The recent destruction of much of Syria’s WMD stockpile–at the demand of President Barack Obama–doesn’t erase its ability to create more. And this is likely to re-occur as soon as the United States becomes preoccupied with other concerns.
Seventh, the United States had no part in creating the Assad regime.
Thus, Americans have no moral obligation to support those Syrians trying to overthrow it.
Moreover, Syria has never been an American ally–and has, in fact, directed terrorism against American forces stationed in Beirut, Lebanon.
On October 23, 1983, Syrian suicide bombers drove trucks into two buildings housing American and French military forces. Total killed: 299.
In short, the United States owes Syria nothing.
Eighth, China and Russia are fully supporting the Assad dictatorship–and the brutalities it commits against its own citizens.
This reflects badly on them–not the United States. America should focus world outrage against these longtime brutal dictatorships for propping up another one.
Ninth, the United States could find itself in a shooting war with Russia and/or China.
The Russians sent two warships to Syria in 2013 in response to President Obama’s threat to “punish” Assad for using chemical weapons against insurgents.

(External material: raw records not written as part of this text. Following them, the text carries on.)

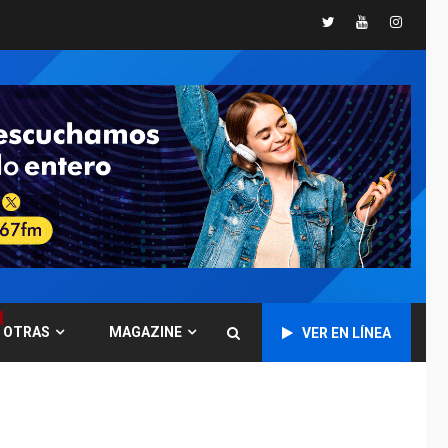
Twitter
Youtube
Instagr
GUERRA EN EL MUNDO
TITULARES
ÚLTIMA HORA
Ucrania y Rusia
intensifican
ofensivas de largo
7
alcance
NACIONALES
TITULARES
ÚLTIMA HORA
Instalan carpas
metálicas como
terminales
temporales en
1
Aeropuerto de
Maiquetía
OTRAS
MAGAZINE
VER EN LÍNEA
LATINOAMÉRICA Y CARIBE
TITULARES
ÚLTIMA HORA
De la Espriella
asumirá Presidencia
en ceremonia atípica
2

What happens if American and Russian warships start trading salvos? Or if Russian President Vladimir Putin orders an attack on Israel, in return for America’s attack on Russia’s ally, Syria?
U.S. warship firing Tomahawk Cruise missile
It was exactly that scenario–Great Powers going to war over conflicts between their small-state allies–that triggered World War l.
Tenth, while Islamic nations like Syria and Egypt wage war within their own borders, they will lack the resources–and incentive–to launch attacks against the United States.
Every dead Hezbollah and Al-Qaeda member makes the United States that much safer. Every dead supporter of Hezbollah or Al-Qaeda makes the United States that much safer.
The peoples of the Middle East have long memories for those who commit brutalities against them. In their veins, the cult of the blood feud runs deep.
When Al-Qaeda blows up civilians in Beirut, it’s certain that their relatives will urge Hezbollah to take brutal revenge. And it’s equally certain that Hezbollah will do so.
Similarly, when Hezbollah does, those who support Al-Qaeda will demand even more brutal reprisals against Hezbollah.
No American could instill such hatred in Al-Qaeda for Hezbollah–or vice versa. This is entirely a war of religious and sectarian hatred.
This conflict could easily become the Islamic equivalent of “the Hundred Years’ War” that raged from 1337 to 1453 between England and France.
When Adolf Hitler invaded the Soviet Union in 1941, then-Senator Harry Truman said: “I hope the Russians kill lots of Nazis and vice versa.”
That should be America’s view whenever its sworn enemies start killing off each other. Americans should welcome such self-slaughters, not become entrapped in them.